### Passage for review

Is it possible to reduce MaxUNSAT to MaxSAT in a polynomial way ?
When considering the MaxSAT problem, one often considers also the MinUNSAT
problem, which is almost the same. And for a propositional formula f
in CNF it holds:
|f| = MaxSAT(f) + MinUNSAT(f)
where |f|
is the number of clauses of f.
When considering MaxUNSAT
and the corresponding MinSAT
problem, the same relationship holds:
|f| = MaxUNSAT(f) + MinSAT(f)
Now, I was wondering if there is also a relationship between those two pairs, e.g. to reduce MaxSAT
to MaxUNSAT
or MinSAT
(or the other way round) ?
Unfortunately, I could not figure out one by myself. And maybe there is none ?
Update 1: Inspired by Yuval Filmus's answer, I will give a reduction for my question.
Reduction from MaxUNSAT to its corresponding decision problem:
Let $\phi = {C_1, ..., C_m}$ a set of clauses over the variables $x_1, ..., x_n$, then it holds: $$MaxUNSAT(\phi) = BinarySearch(0, |\phi|, MaxUNSAT(\phi, k) )$$ with
BinarySearch(start, end,
CompareProcedure( )):
Searches for the element
ebetween
startand
endso that
CompareProcedure(e)=trueand
CompareProcedures(e+1)=false
and
$$MaxUNSAT(\phi, k) := \exists v\in\{0, 1\}^n:\sum_{i=1}^m 1 - I_v(C_i) \geq k$$ where $I_v$ is the interpretation of a propositional formula under assignment $v$.
Reduction from decision problem $MaxUNSAT(\phi, k)$ to SAT:
One can reduce the devision problem $MaxUNSAT(\phi, k)$ to the SAT problem by adding blocking variables to each clause and adding a cardinality constraint as propositional formula to limit the number of used clauses with help of the blocking variables.
I can describe this in more detail, if needed.
Conculsion:
One can reduce the MaxUNSAT problem to the SAT problem and then solve the SAT problem with the MaxSAT problem. This is a reduction that works in polynomial time.

### Listed records

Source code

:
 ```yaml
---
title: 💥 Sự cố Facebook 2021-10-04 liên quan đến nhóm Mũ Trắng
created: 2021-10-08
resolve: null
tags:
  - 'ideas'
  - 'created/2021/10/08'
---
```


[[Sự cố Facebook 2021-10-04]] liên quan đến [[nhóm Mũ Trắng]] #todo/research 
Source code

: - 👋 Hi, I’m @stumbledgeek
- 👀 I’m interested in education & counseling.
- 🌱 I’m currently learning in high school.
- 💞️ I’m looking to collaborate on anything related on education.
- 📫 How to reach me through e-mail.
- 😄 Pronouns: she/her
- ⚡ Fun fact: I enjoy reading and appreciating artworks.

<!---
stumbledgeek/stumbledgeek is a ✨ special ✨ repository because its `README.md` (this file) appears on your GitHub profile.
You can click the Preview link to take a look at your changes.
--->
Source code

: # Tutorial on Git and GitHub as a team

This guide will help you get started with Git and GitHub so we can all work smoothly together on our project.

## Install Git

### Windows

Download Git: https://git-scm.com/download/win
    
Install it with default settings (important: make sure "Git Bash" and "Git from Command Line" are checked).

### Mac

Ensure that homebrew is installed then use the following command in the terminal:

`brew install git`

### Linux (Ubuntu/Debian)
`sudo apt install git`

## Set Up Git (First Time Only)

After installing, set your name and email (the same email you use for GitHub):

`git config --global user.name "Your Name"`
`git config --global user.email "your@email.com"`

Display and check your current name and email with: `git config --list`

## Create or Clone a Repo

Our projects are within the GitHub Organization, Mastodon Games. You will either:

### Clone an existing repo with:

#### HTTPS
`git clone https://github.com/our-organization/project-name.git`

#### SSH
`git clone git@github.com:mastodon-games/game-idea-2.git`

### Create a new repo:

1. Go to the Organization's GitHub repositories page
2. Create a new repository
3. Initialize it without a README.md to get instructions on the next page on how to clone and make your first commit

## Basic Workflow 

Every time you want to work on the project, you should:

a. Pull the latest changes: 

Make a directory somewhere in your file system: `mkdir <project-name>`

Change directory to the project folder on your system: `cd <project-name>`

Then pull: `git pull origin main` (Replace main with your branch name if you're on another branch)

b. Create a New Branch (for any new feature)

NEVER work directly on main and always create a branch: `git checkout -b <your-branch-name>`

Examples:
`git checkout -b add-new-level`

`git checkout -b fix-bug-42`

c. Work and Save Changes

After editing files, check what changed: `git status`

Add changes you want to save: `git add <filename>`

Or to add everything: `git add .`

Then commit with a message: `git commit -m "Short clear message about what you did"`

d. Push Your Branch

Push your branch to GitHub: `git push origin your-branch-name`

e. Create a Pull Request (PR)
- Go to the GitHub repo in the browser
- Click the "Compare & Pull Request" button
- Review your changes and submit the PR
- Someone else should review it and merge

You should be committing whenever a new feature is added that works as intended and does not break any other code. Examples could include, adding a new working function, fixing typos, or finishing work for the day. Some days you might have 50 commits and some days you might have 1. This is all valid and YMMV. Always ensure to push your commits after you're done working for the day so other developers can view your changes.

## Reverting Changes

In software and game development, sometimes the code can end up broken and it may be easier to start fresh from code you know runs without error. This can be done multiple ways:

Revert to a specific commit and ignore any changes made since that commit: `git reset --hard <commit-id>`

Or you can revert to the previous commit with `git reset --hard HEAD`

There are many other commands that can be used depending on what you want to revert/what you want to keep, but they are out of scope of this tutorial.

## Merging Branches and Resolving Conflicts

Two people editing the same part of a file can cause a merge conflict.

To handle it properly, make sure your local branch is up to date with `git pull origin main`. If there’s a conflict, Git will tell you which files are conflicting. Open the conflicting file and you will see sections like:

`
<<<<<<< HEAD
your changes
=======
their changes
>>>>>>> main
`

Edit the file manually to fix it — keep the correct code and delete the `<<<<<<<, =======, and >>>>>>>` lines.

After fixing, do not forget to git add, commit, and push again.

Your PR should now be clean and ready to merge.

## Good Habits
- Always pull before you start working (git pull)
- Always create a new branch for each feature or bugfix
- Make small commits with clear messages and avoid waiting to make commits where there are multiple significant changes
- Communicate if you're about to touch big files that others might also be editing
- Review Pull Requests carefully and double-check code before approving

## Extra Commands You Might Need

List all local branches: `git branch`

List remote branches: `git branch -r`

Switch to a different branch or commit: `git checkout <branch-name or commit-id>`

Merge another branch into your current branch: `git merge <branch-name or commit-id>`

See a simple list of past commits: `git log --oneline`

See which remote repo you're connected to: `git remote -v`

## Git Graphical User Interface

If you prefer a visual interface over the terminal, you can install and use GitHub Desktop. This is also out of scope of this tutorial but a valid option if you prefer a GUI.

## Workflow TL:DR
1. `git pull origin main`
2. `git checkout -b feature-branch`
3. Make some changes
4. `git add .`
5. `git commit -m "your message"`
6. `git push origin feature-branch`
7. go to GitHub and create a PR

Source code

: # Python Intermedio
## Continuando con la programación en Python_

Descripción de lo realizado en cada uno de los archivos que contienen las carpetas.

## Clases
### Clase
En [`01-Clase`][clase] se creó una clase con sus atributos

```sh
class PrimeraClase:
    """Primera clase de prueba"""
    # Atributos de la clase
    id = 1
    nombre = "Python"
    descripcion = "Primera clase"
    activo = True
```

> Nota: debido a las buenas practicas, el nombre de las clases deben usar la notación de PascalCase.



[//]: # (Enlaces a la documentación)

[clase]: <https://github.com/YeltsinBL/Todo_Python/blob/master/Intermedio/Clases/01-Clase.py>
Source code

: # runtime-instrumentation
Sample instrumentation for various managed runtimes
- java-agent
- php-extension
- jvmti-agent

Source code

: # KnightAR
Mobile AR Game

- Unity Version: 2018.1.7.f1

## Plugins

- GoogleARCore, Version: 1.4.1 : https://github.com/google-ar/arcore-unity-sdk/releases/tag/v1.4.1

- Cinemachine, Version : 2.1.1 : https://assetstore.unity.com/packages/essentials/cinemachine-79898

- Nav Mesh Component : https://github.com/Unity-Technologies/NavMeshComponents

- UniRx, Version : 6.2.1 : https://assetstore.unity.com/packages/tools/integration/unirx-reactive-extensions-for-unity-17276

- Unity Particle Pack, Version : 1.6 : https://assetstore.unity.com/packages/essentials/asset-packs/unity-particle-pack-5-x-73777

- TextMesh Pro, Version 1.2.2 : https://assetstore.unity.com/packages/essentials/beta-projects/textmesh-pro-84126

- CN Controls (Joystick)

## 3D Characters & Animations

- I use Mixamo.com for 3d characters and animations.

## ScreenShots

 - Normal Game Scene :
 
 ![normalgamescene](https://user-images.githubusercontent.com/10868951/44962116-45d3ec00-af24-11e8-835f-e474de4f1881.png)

### Work item A
Answer these about the passage on MaxUNSAT, one line each:
(i) What does |f| stand for?
(ii) Whose answer inspired Update 1?
(iii) What is added to each clause when the decision problem is reduced to SAT?
### Work item B
Please list every problem name in the passage on MaxUNSAT that is written as a single word ending in "SAT" or "UNSAT".
### Work item C
Translate this sentence from the passage on MaxUNSAT into Spanish: "This is a reduction that works in polynomial time."

### Expected output A
(i) The number of clauses of f.
(ii) Yuval Filmus's answer.
(iii) Blocking variables.

### Expected output B
MaxSAT, MinUNSAT, MaxUNSAT, MinSAT, SAT

### Expected output C
Esta es una reducción que funciona en tiempo polinómico.